▶ **DATA EXTRACT**

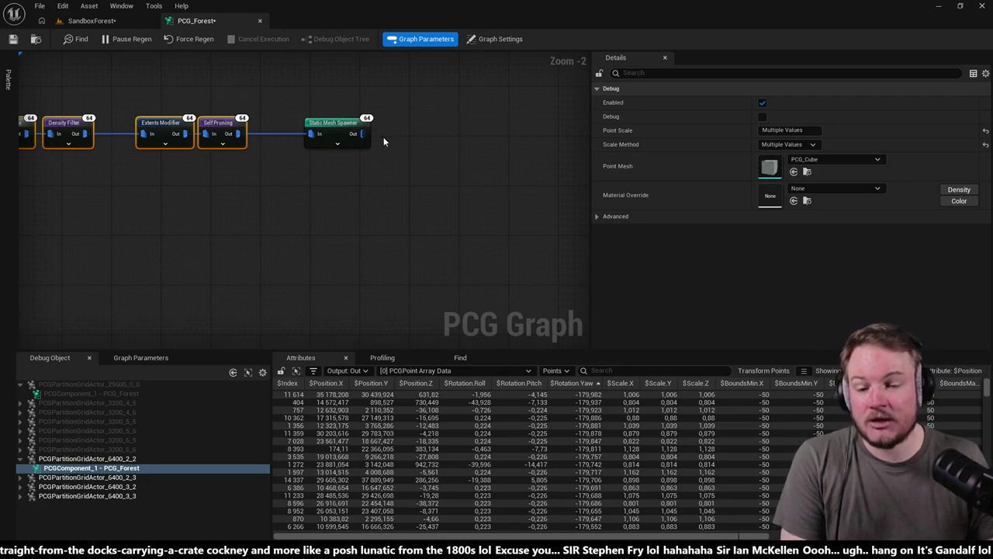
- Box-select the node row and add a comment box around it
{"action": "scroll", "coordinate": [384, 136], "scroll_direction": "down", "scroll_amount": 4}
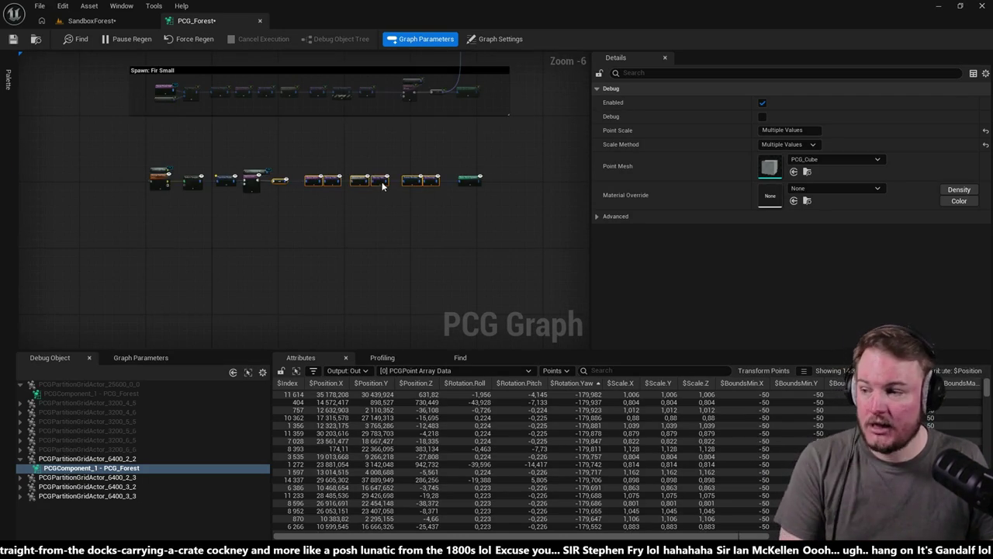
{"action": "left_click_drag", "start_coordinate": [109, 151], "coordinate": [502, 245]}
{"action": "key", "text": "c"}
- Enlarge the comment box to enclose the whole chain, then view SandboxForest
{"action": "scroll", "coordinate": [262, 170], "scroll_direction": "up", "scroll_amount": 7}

---

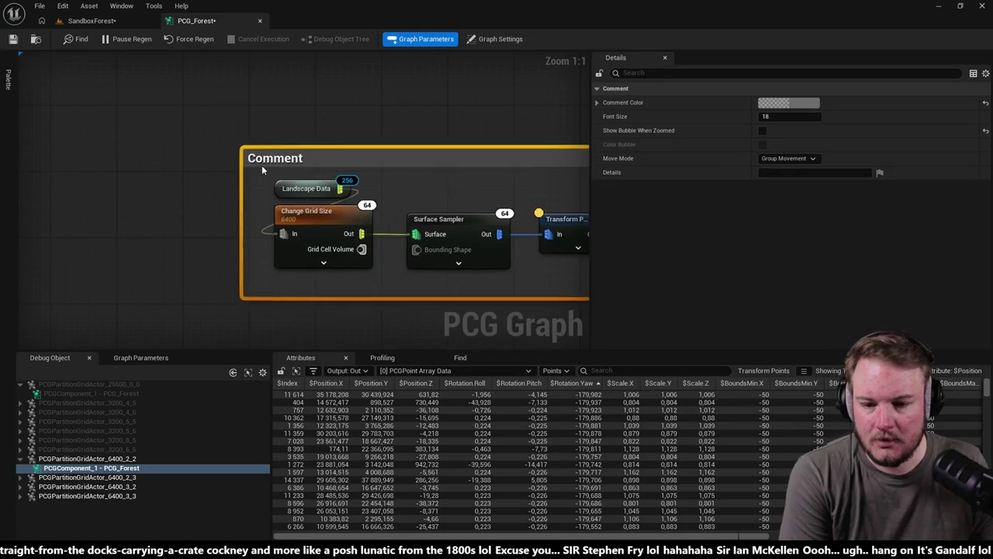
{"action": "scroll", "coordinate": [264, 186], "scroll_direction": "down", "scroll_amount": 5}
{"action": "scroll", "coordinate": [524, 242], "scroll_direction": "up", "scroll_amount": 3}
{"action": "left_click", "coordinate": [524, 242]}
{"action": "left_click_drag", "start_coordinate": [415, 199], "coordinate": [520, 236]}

▶ **TO DO**
The string "comment" may appear in the entries. Say how many lines contain it, as a bare number.

▶ **SOLUTION BELOW**
2